The big unfinished job in bank regulation is to develop procedures to prevent big, interconnected banks from sowing distress throughout the financial system. But some in the industry have expressed opposition to rules that would identify systemically important banks and subject them to even tougher rules.
“It’s a little bit complicated, but it can be done,” Mr. Dimon said of winding down a failed institution.
Mr. Dimon insisted that he was not against banking regulation, just irrational regulation. He also said it was unfair to criticize banks for trying to block new rules they did not like.
“To say we’re supposed to bend down and take it, that’s wrong,” Mr. Dimon said.
Finally, the Financial Times article quoted Peter Sands: [emphasis added]
... “It is not clear why some regulators who were there before the crisis should believe they now have all the right solutions,” he said in Davos. “The current regulatory debate is a bit like discussing having better seat belts on planes. It’s hard to argue against, but when the plane crashes, it’s all a bit marginal ... the real focus of regulation should be on making the air traffic control system safe.”
The bottom line to all of these comments is that all of the regulatory efforts since the beginning of the credit crisis do not address what these bankers know to be the real problem that caused the recent financial crisis and, if not addressed, the real problem that will cause the next financial crisis.

The problem that caused the financial crisis was opacity.

First, there was opacity in the structured finance securities that made these securities impossible to value. Second, there was opacity in the current assets on financial institutions balance sheets.  This made it impossible to tell which financial institutions were solvent and which were not.

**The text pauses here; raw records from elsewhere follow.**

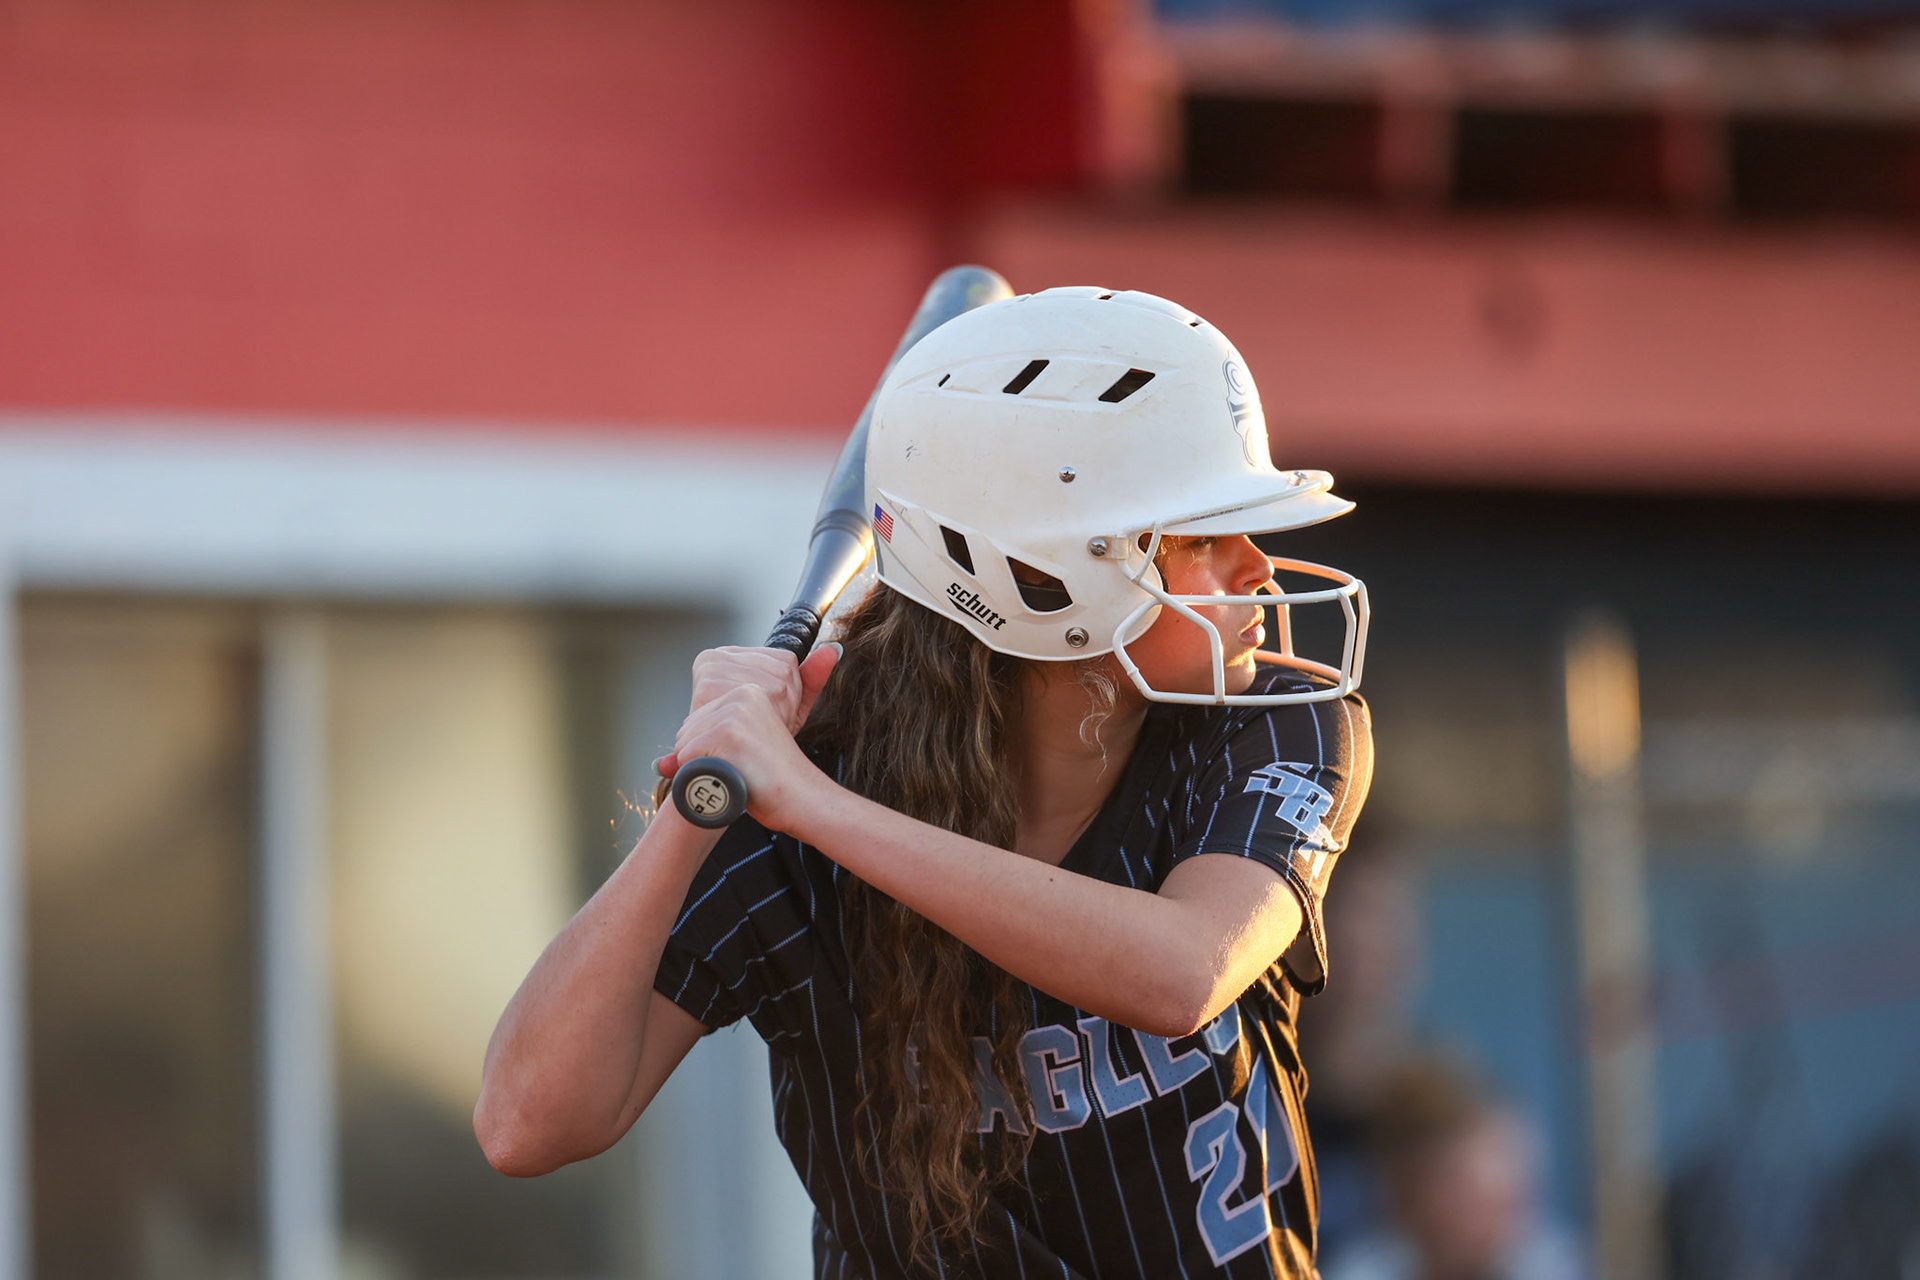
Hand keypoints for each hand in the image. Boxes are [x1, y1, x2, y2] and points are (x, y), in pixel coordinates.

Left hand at [654, 645, 840, 828]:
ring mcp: (734, 713)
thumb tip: (658, 765)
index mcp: (747, 692)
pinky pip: (688, 760)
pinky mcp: (728, 733)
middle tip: (742, 769)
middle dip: (703, 760)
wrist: (803, 799)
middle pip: (686, 733)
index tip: (743, 760)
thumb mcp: (738, 754)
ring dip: (704, 770)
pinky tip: (733, 778)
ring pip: (685, 747)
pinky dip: (702, 778)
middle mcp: (740, 695)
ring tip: (739, 773)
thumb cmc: (775, 781)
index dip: (708, 753)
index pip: (695, 724)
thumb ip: (700, 750)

What Jamie Dimon, Gary Cohen and Peter Sands want is to have visibility so they and their organizations can see and get out of the way of big dumb banks and other lightly supervised entities before these banks and entities fail.

As readers of this blog [and Jamie Dimon, Peter Sands and Gary Cohen] know, this can be achieved with a simple regulation that requires all financial institutions and structured finance securities disclose useful, relevant information in an appropriate, timely manner.  For financial institutions and structured finance securities this information would be current asset-level data for all assets on the balance sheet on an observable event basis through an independent third party.

This simple regulation ends opacity.

This simple regulation brings about the 21st century regulatory structure that President Obama asked for.

This simple regulation modernizes the financial system created in 1933 and embodied in the FDR Framework describing the appropriate involvement of governments in financial markets.

With this disclosure, all market participants can perform their own analysis and valuation of the financial institutions and structured finance securities.  With this disclosure, all lenders and investors can know what they own.  With this disclosure, credit and equity market analysts and rating services can exert market discipline by linking the value of a bank's securities to its risk.  With this disclosure, regulators can piggyback off of market participants in identifying risks that need to be addressed across the global financial system.

Your humble blogger is thrilled to have the support of Jamie Dimon, Peter Sands and Gary Cohen.  Without talking to your humble blogger first, they have carried your humble blogger's message to Davos this year on the need for regulation that will end opacity in the global financial system.

Your humble blogger is expecting an invitation to Davos next year as a featured speaker.